A pity, since the potential loomed large in the opening "Casi me Amabas" ensemble for exploring eloquent movement design with the commanding Ricardo Chavez and communication-through-steps with the authoritative Cecilia Romero.

However, Del Monte's "Dulce Despertar" solo crowned the evening with joyous physical freedom, artful shifts in focus (childlike to womanly, playful to contemplative) and high technical sheen. In his own solo (Farruca), the tall, lean Chavez used his long arms and large hands to help dramatize changes of stance and pressure without ever compromising his powerful rhythmic drive.
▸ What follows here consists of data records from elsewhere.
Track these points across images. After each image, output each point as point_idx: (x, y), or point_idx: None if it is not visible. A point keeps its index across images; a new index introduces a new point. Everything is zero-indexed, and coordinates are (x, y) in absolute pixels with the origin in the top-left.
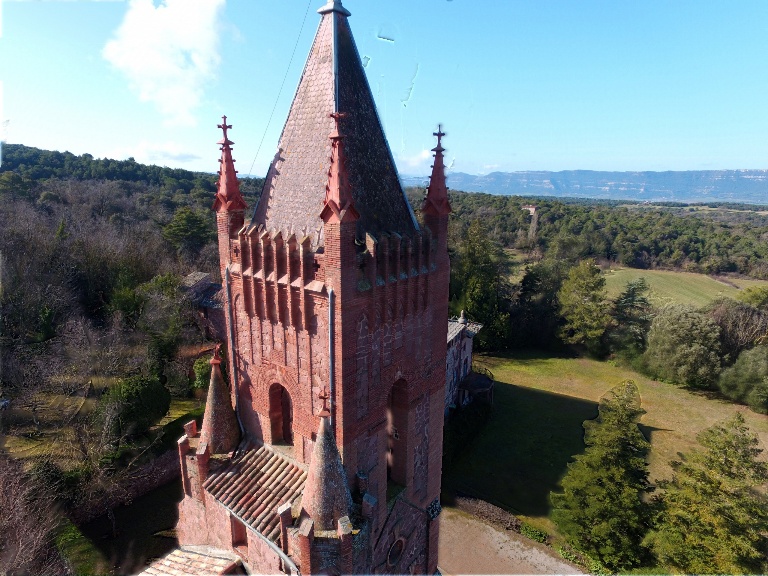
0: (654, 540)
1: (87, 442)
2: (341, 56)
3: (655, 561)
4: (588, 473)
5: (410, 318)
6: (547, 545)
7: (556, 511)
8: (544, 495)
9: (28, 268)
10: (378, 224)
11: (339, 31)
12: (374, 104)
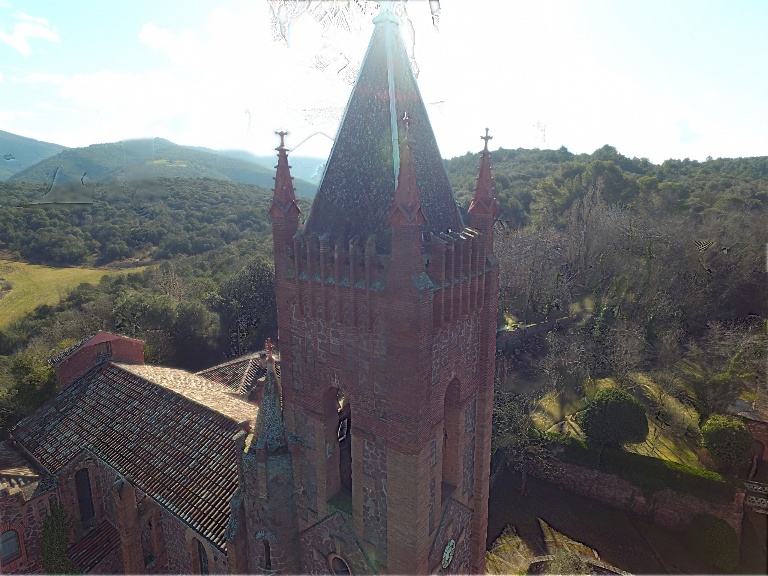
0: None
1: (532, 408)
2: (368, 66)
3: None
4: None
5: (351, 332)
6: None
7: None
8: None
9: (659, 274)
10: (348, 227)
11: (375, 41)
12: (392, 102)
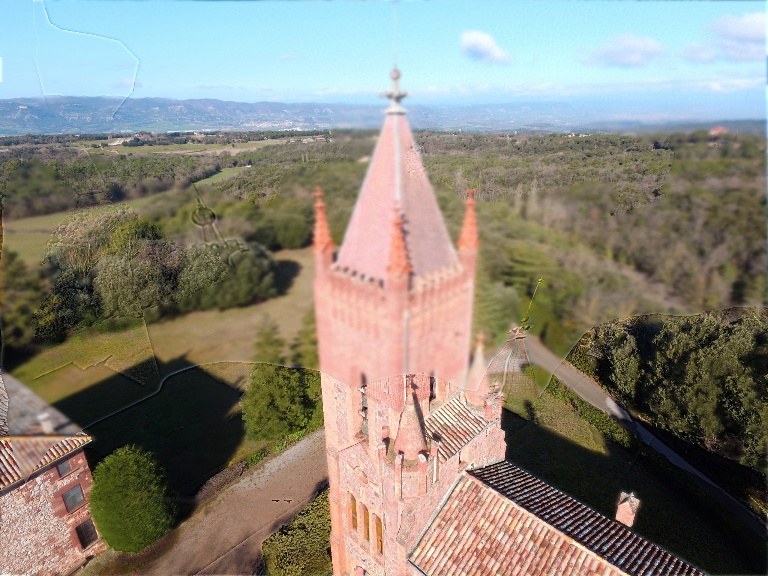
0: (313, 392)
1: None
2: None
3: (314, 403)
4: (269, 388)
5: None
6: (267, 456)
7: (250, 435)
8: (215, 443)
9: None
10: None
11: None
12: None
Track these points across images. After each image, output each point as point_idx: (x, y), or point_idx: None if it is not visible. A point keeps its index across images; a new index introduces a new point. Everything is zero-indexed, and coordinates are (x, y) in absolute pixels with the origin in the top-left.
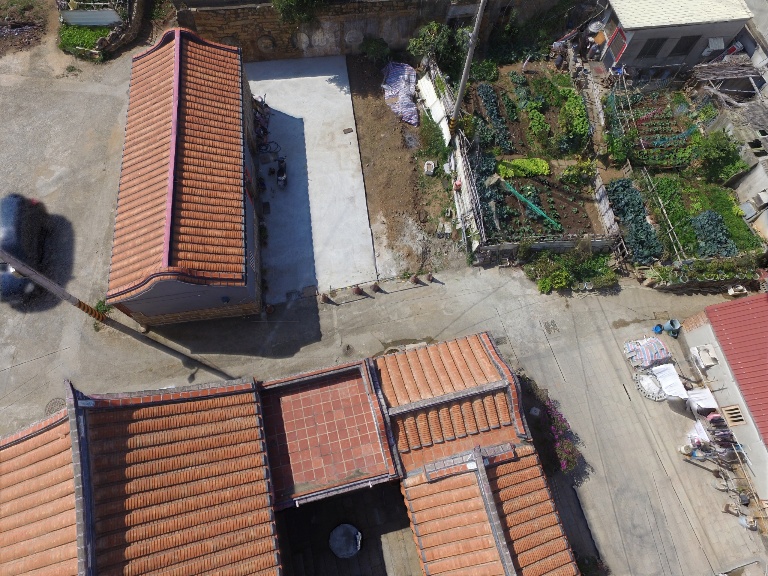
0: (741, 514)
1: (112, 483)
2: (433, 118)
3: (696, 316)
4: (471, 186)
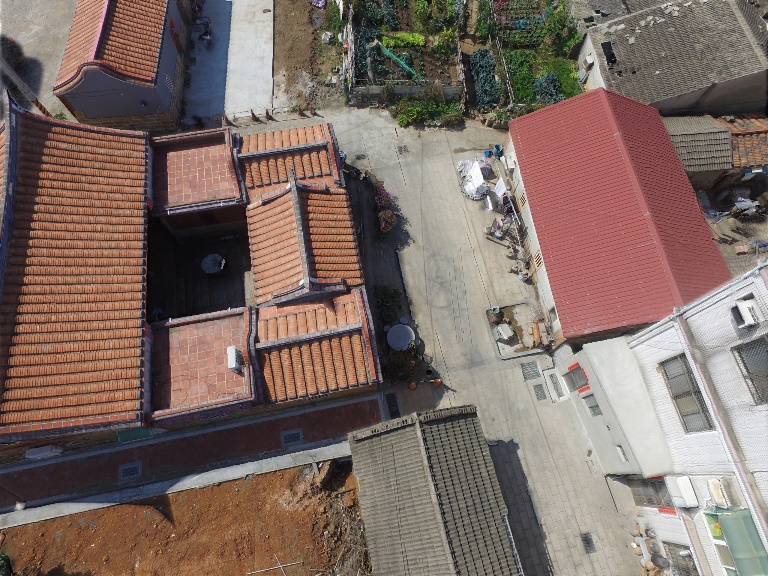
0: None
1: (32, 161)
2: (337, 3)
3: (508, 134)
4: (352, 45)
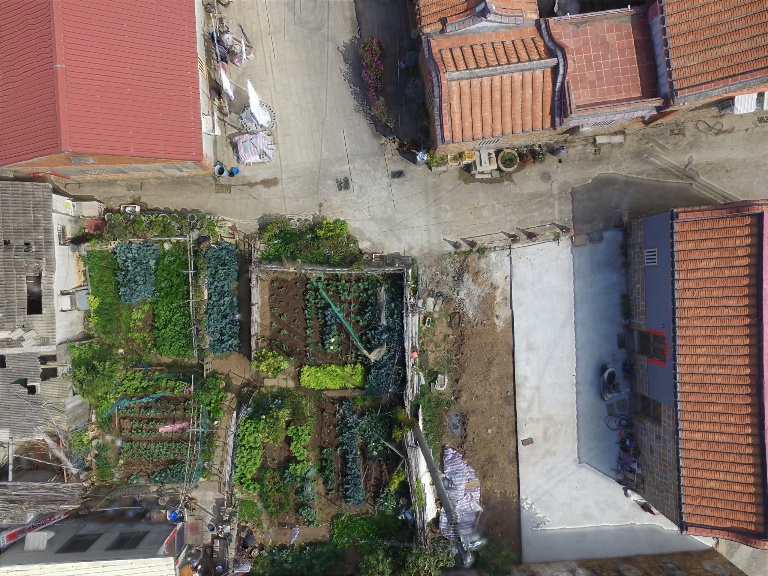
0: None
1: None
2: None
3: None
4: None
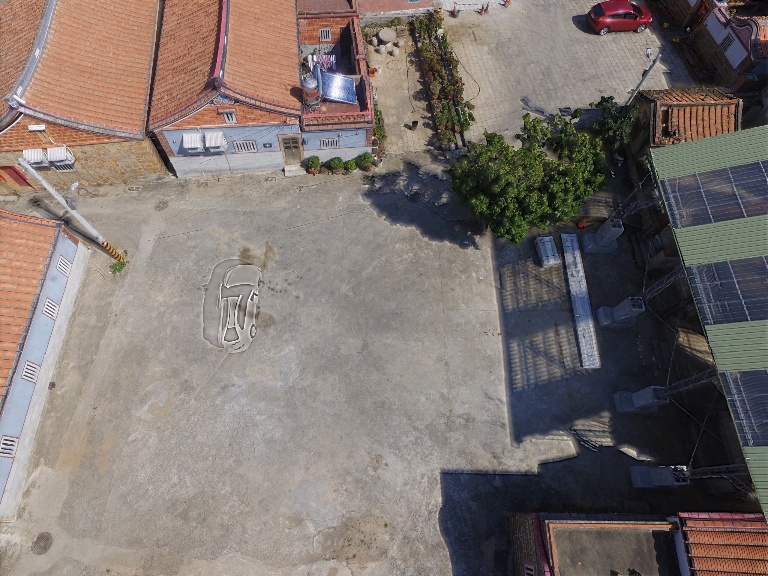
0: None
1: None
2: None
3: None
4: None
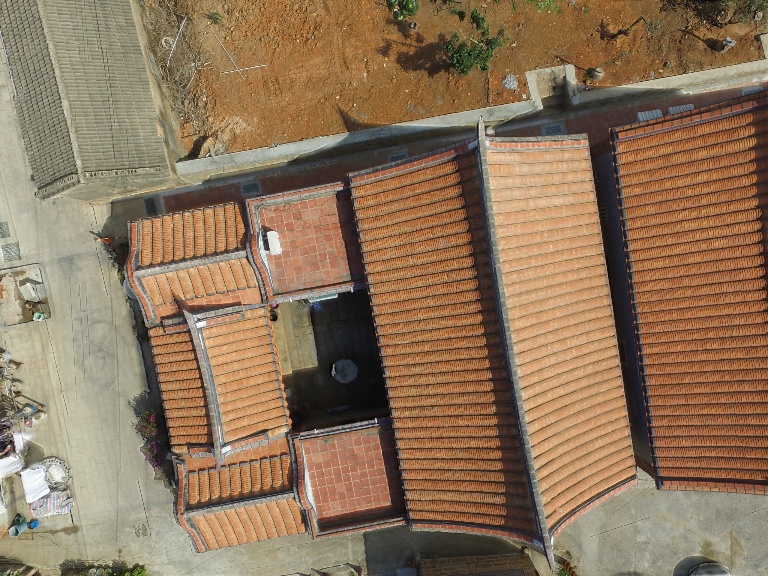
0: (7, 363)
1: (513, 472)
2: None
3: None
4: None
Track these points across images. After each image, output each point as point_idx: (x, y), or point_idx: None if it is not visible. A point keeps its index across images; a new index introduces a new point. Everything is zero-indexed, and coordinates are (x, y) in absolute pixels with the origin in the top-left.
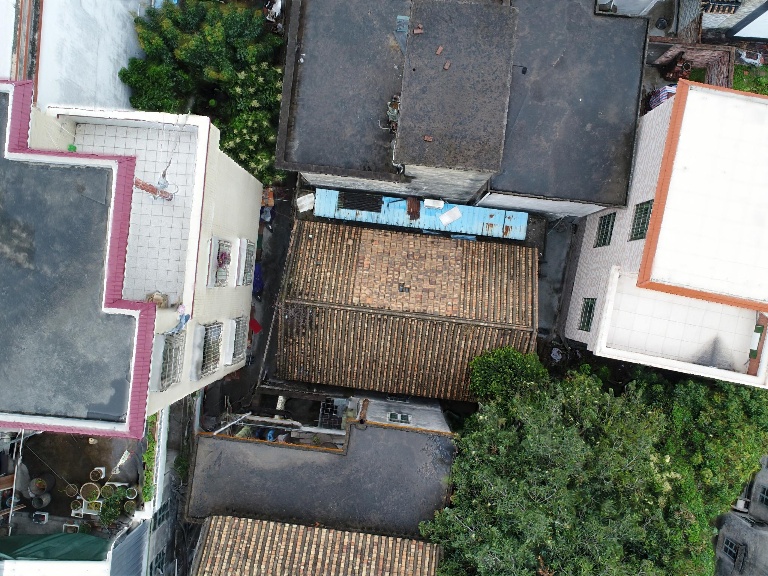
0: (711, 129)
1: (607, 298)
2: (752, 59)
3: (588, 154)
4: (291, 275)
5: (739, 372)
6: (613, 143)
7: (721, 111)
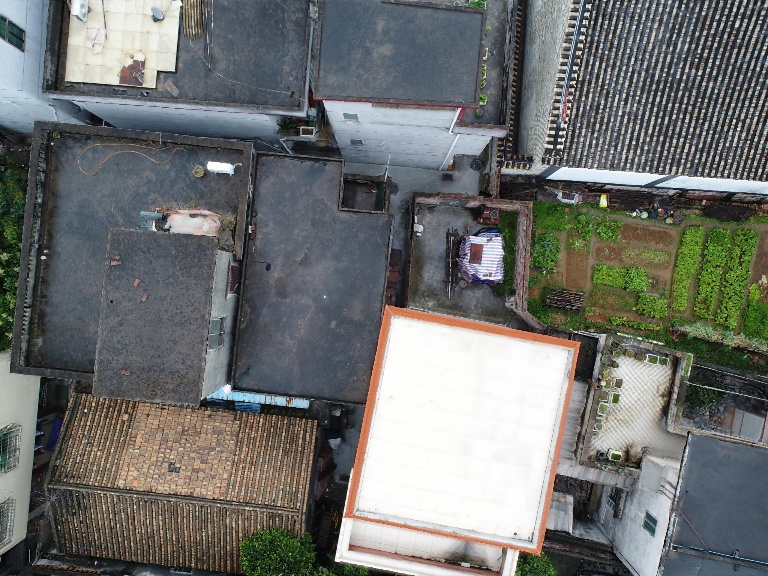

In contrast, Romero's solo (Solea) gloried in its varied emotional coloration and sheer intricacy--a blaze of curling wrists, complex heel work and elaborate traveling steps.

This Fountain Theatre production also boasted excellence from its musicians: singer Jesus Montoya, Romanian pan flutist Damian Draghici, cellist Giovanna Moraga, plus guitarists Jose Tanaka and Adam del Monte. Piercing amplification robbed some of their efforts of a sense of atmosphere (with the aggressively in-your-face flute sonics especially unfortunate), but Del Monte's superb "Sombra del Paraiso" solo conquered even the microphones with its ghostly melodic fragments materializing out of dense, dazzling filigree.